INSTRUCTIONS TO FOLLOW — Look below for the line that has "thumb cmc: (67, 72)"; output exactly from it through the line that has "thumb mcp: (679, 789)", and leave the pictures out.
————————
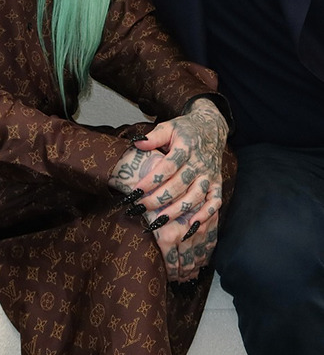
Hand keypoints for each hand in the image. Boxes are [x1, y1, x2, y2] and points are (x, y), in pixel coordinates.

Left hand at [109, 98, 227, 280]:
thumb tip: (137, 143)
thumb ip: (154, 136)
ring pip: (194, 197)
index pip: (167, 167)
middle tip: (140, 208)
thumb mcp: (169, 127)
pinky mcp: (217, 184)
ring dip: (177, 211)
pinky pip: (214, 203)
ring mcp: (209, 175)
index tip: (136, 191)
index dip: (152, 180)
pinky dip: (205, 216)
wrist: (212, 129)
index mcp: (185, 147)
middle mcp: (199, 163)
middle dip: (159, 199)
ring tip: (159, 222)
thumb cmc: (185, 130)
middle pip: (179, 185)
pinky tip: (191, 227)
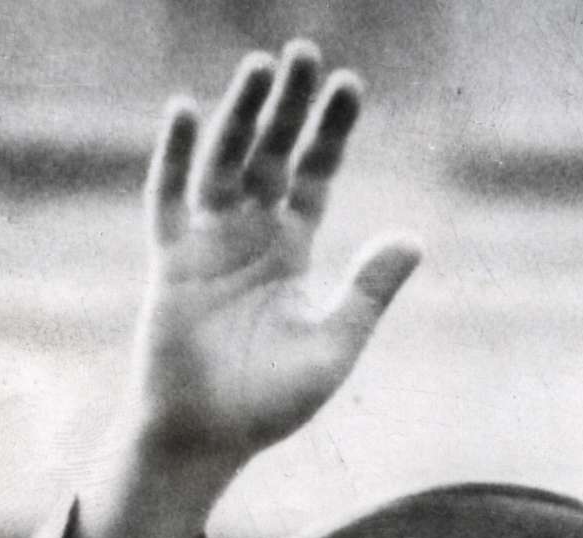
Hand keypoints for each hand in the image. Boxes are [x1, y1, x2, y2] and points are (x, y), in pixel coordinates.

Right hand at [128, 39, 422, 464]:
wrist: (208, 438)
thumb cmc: (270, 401)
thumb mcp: (333, 344)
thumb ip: (368, 291)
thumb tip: (414, 240)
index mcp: (291, 250)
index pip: (314, 174)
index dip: (330, 132)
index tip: (349, 86)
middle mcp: (249, 235)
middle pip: (270, 154)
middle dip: (287, 106)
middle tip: (303, 53)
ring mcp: (206, 243)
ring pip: (224, 164)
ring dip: (239, 117)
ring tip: (258, 68)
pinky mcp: (169, 262)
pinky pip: (168, 199)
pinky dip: (175, 157)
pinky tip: (186, 112)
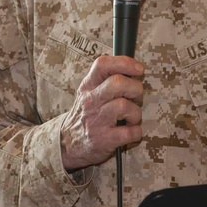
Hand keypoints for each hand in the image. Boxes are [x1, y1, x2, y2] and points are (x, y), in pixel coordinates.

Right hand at [59, 55, 143, 171]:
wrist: (68, 144)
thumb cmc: (86, 115)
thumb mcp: (88, 92)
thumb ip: (106, 80)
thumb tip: (134, 72)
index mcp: (88, 86)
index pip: (103, 64)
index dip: (125, 63)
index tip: (138, 69)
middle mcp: (90, 101)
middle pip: (118, 83)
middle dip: (135, 89)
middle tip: (134, 98)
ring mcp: (97, 120)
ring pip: (126, 106)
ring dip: (136, 113)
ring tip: (130, 118)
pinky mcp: (105, 139)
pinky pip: (131, 132)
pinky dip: (136, 132)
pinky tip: (128, 132)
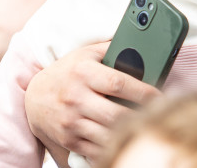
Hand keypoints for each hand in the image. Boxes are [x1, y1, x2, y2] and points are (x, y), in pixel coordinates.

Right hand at [24, 42, 159, 163]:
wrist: (35, 97)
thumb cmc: (67, 72)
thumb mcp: (86, 54)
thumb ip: (112, 49)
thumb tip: (142, 46)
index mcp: (83, 72)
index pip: (119, 83)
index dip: (144, 92)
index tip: (161, 97)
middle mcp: (76, 97)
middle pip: (117, 114)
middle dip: (142, 117)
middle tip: (158, 116)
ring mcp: (71, 121)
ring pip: (108, 135)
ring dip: (130, 134)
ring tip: (145, 128)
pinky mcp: (69, 139)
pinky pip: (97, 149)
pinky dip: (114, 147)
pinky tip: (125, 140)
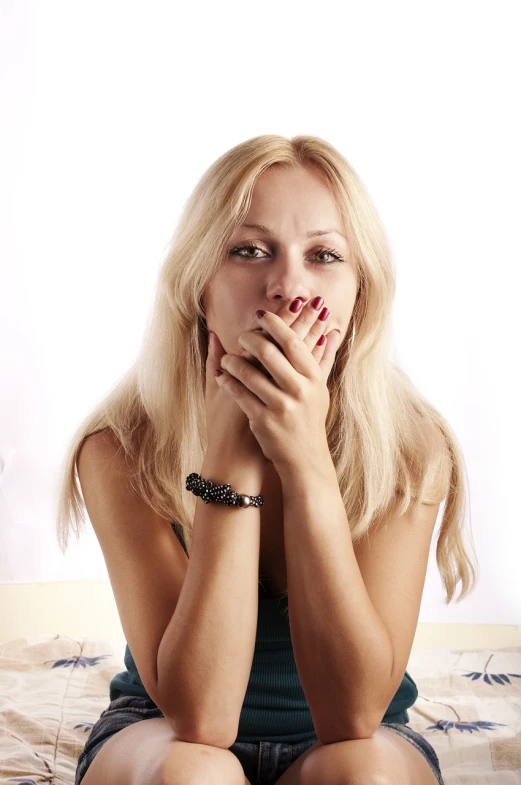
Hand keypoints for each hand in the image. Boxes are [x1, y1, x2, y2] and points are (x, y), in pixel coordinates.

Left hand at [214, 297, 342, 473]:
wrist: (305, 458)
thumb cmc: (310, 418)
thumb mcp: (320, 389)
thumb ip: (324, 358)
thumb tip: (332, 329)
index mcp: (313, 379)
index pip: (292, 342)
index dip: (275, 324)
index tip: (261, 315)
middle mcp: (299, 391)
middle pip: (270, 353)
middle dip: (251, 339)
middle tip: (242, 335)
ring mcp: (281, 406)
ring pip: (251, 373)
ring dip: (234, 361)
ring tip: (227, 358)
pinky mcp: (264, 421)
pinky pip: (240, 394)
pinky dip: (228, 382)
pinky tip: (222, 376)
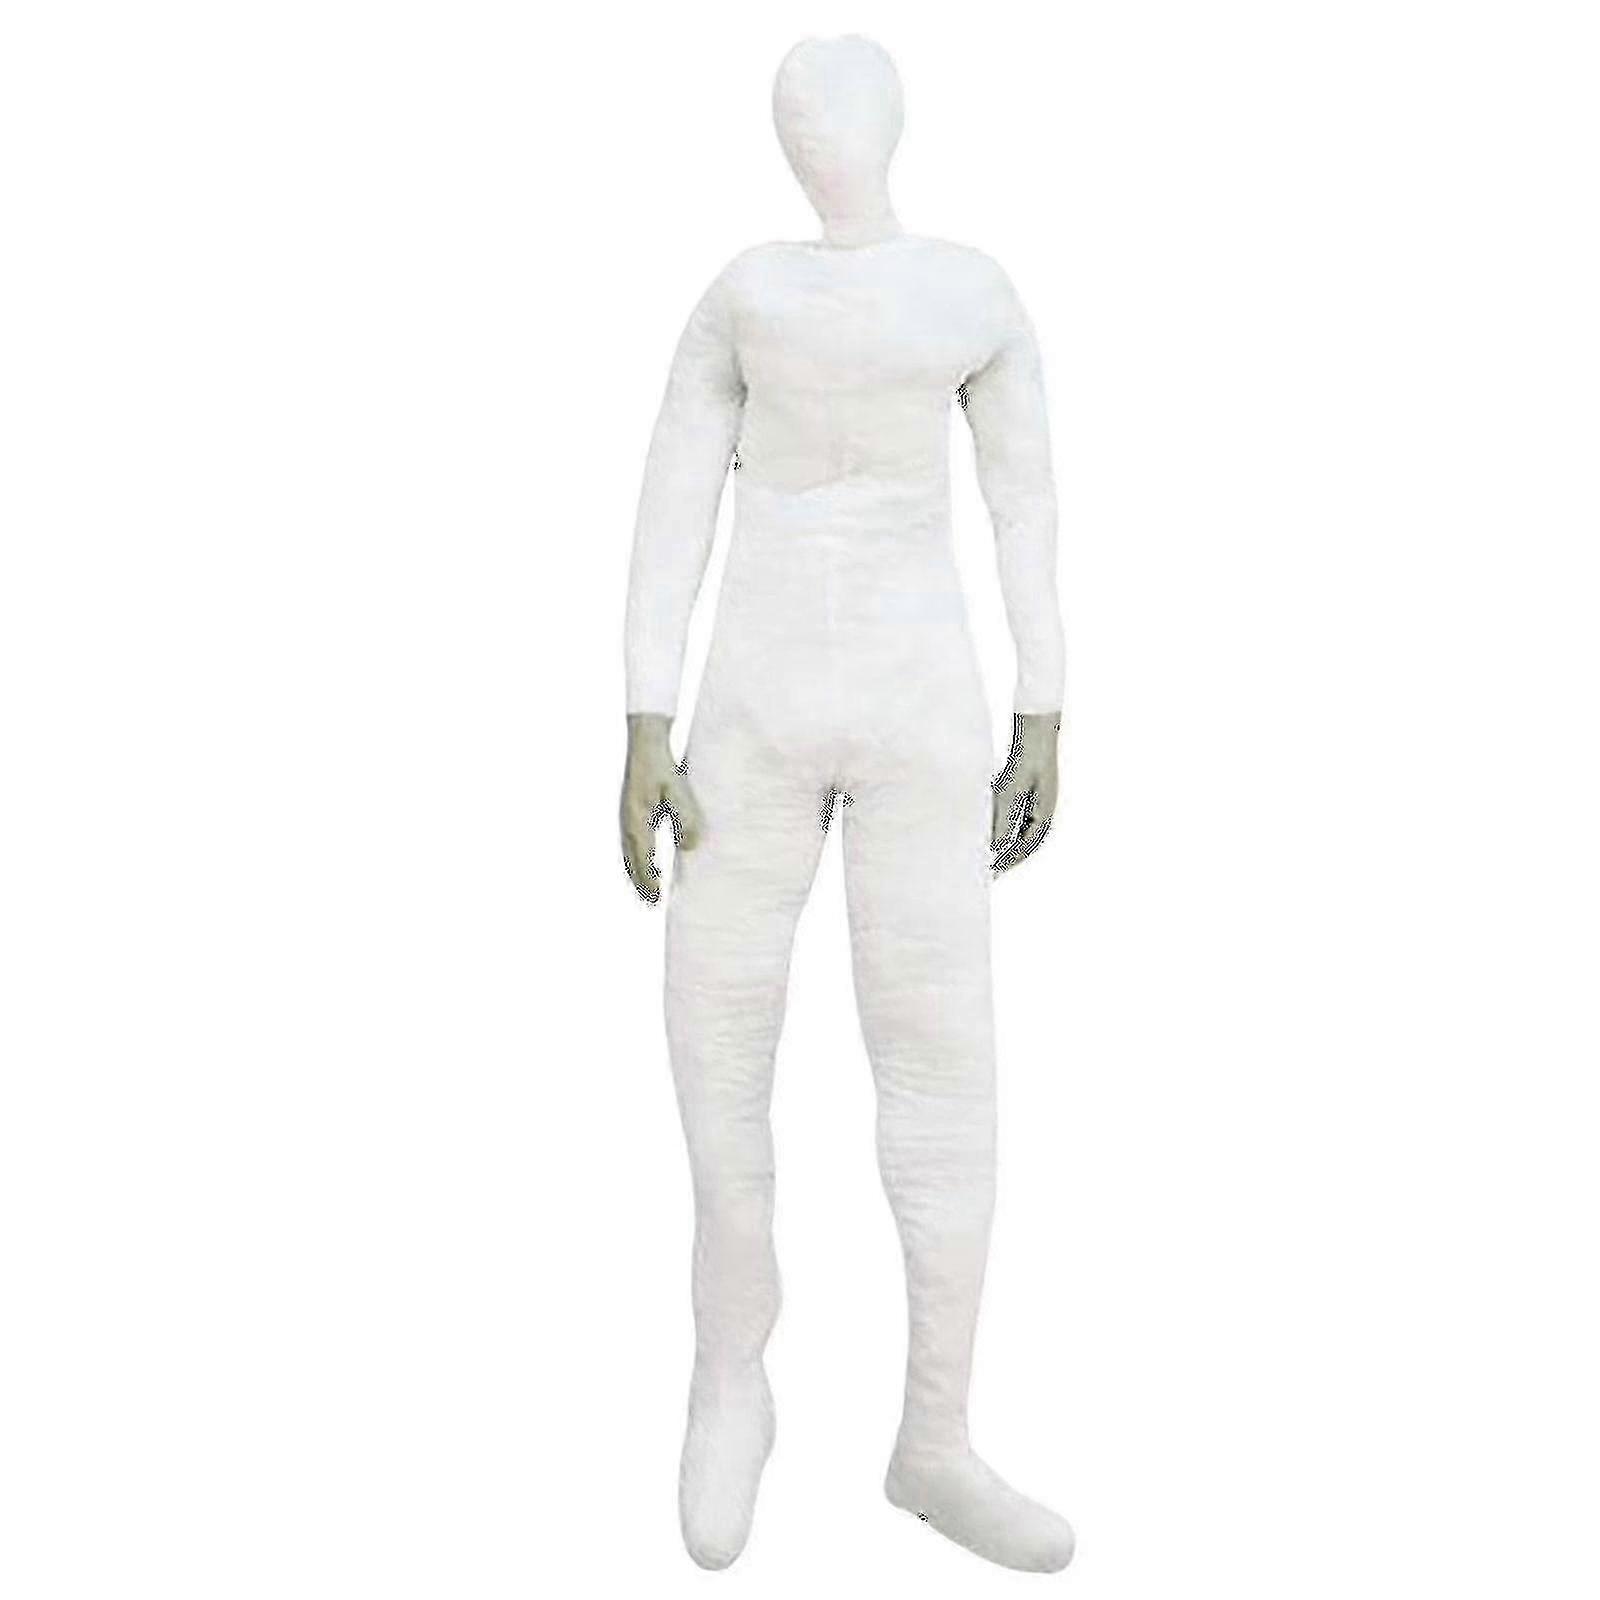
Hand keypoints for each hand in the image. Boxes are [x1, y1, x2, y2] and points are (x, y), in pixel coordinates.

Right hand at [620, 714, 703, 903]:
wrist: (646, 740)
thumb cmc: (662, 763)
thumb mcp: (679, 789)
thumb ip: (686, 817)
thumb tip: (690, 847)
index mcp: (638, 820)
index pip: (644, 860)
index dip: (651, 881)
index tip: (658, 900)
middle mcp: (628, 821)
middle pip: (632, 860)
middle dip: (641, 882)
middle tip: (651, 903)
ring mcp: (627, 815)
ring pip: (630, 852)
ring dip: (638, 871)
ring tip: (648, 888)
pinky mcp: (632, 809)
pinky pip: (633, 841)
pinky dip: (638, 856)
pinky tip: (648, 858)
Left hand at [992, 711, 1060, 874]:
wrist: (1034, 730)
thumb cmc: (1026, 759)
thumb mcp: (1011, 792)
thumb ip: (1004, 821)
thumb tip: (995, 849)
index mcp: (1044, 817)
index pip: (1024, 849)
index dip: (1006, 863)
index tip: (989, 875)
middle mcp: (1042, 813)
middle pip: (1021, 843)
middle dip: (1002, 856)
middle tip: (982, 870)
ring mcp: (1036, 803)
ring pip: (1016, 831)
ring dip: (1000, 841)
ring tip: (979, 852)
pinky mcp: (1026, 792)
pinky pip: (1011, 816)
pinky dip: (998, 824)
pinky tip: (983, 826)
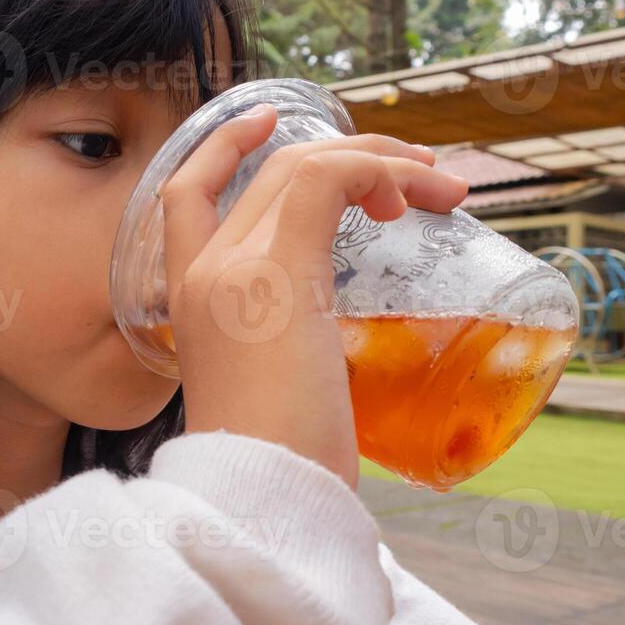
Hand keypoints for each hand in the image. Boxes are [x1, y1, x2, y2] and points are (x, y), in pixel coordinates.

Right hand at [159, 103, 468, 488]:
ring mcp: (233, 268)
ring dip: (380, 160)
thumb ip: (290, 361)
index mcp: (186, 300)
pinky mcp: (278, 272)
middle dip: (349, 156)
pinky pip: (330, 180)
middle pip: (270, 169)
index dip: (225, 146)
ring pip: (305, 165)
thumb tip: (337, 366)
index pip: (187, 194)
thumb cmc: (275, 471)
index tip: (270, 122)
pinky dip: (382, 171)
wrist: (259, 502)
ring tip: (438, 188)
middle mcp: (200, 272)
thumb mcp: (272, 396)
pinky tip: (420, 195)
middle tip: (414, 178)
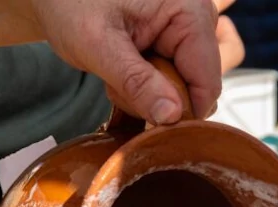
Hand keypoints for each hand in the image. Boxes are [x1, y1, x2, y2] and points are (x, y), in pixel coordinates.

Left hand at [31, 0, 234, 124]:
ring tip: (115, 75)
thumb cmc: (70, 3)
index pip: (207, 83)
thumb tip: (172, 116)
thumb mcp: (98, 46)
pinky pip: (170, 81)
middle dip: (157, 100)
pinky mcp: (175, 41)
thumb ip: (136, 82)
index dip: (182, 114)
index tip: (146, 125)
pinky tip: (121, 72)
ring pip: (182, 89)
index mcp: (191, 11)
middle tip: (117, 85)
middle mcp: (199, 18)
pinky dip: (144, 87)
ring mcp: (188, 30)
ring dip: (147, 95)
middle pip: (196, 88)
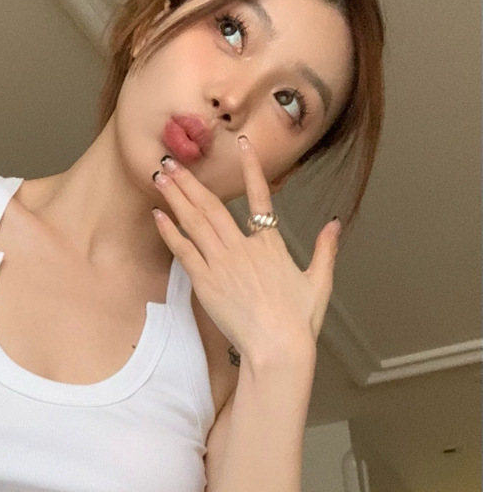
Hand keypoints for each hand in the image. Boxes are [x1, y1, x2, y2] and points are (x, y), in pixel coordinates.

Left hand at [151, 138, 341, 360]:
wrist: (276, 347)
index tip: (241, 143)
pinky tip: (158, 215)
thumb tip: (333, 226)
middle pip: (213, 206)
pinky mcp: (205, 282)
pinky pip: (184, 250)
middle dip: (191, 181)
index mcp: (271, 244)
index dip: (251, 167)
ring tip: (160, 177)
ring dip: (176, 197)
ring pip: (195, 222)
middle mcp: (243, 248)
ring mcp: (222, 263)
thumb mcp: (319, 282)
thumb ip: (325, 250)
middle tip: (171, 161)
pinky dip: (170, 231)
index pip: (261, 196)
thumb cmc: (299, 321)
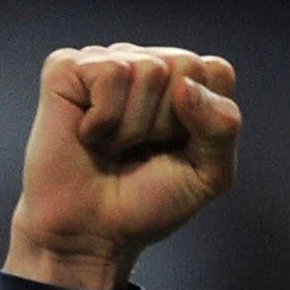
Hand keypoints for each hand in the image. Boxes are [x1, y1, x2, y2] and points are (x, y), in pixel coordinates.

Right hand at [6, 42, 239, 289]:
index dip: (204, 119)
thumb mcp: (209, 175)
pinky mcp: (66, 66)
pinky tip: (89, 134)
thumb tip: (186, 85)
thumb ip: (222, 129)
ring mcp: (105, 60)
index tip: (178, 148)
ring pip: (148, 69)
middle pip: (185, 66)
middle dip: (169, 122)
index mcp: (184, 83)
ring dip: (133, 126)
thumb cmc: (147, 200)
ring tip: (113, 145)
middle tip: (142, 148)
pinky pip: (109, 73)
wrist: (91, 229)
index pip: (216, 70)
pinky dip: (104, 118)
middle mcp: (145, 63)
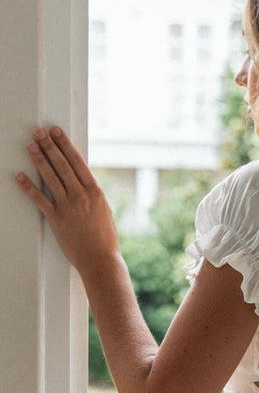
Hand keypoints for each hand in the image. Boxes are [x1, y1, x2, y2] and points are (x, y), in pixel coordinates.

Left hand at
————————
TASK OUTPUT —
thumb cmc: (67, 72)
thumb mcp: (86, 54)
thumb ip: (112, 49)
thumb tip: (142, 46)
index mcp: (83, 72)
index pip: (119, 83)
index dip: (144, 92)
index tip: (161, 97)
middle mcp: (76, 97)
middle pip: (117, 114)
middle dip: (142, 117)
middle tip: (158, 116)
ring mcp: (71, 121)
ring pip: (108, 135)
ring dip: (130, 134)
ring tip: (145, 128)
pinky mcp: (69, 139)
pinky pip: (97, 149)
pinky dip: (114, 147)
pinky tip: (125, 140)
Hand keypoints for each hand in the image. Boxes are [x1, y1, x2, y2] and points are (x, y), in pixel coordinates.

Left hand at [214, 297, 342, 473]:
wrist: (305, 458)
thumb cmc: (310, 418)
thumb mcp: (320, 389)
thumb ip: (324, 358)
thumb tip: (332, 329)
index mcp: (313, 379)
index pip: (292, 342)
index dip: (275, 324)
index tip: (261, 315)
middle mcp: (299, 391)
middle pip: (270, 353)
middle dip: (251, 339)
middle tip: (242, 335)
ring mcp: (281, 406)
ring pip: (251, 373)
ring dip: (234, 361)
ring tip: (227, 358)
pinky mcp: (264, 421)
pinky pip: (240, 394)
pinky dip: (228, 382)
pinky tip: (222, 376)
Hand keypoints for each hand in the image. Boxes are [x1, y1, x2, y2] and points are (x, y), in pixel coordinates.

Right hand at [620, 714, 703, 903]:
wrist: (646, 740)
thumb cmc: (662, 763)
thumb mcp: (679, 789)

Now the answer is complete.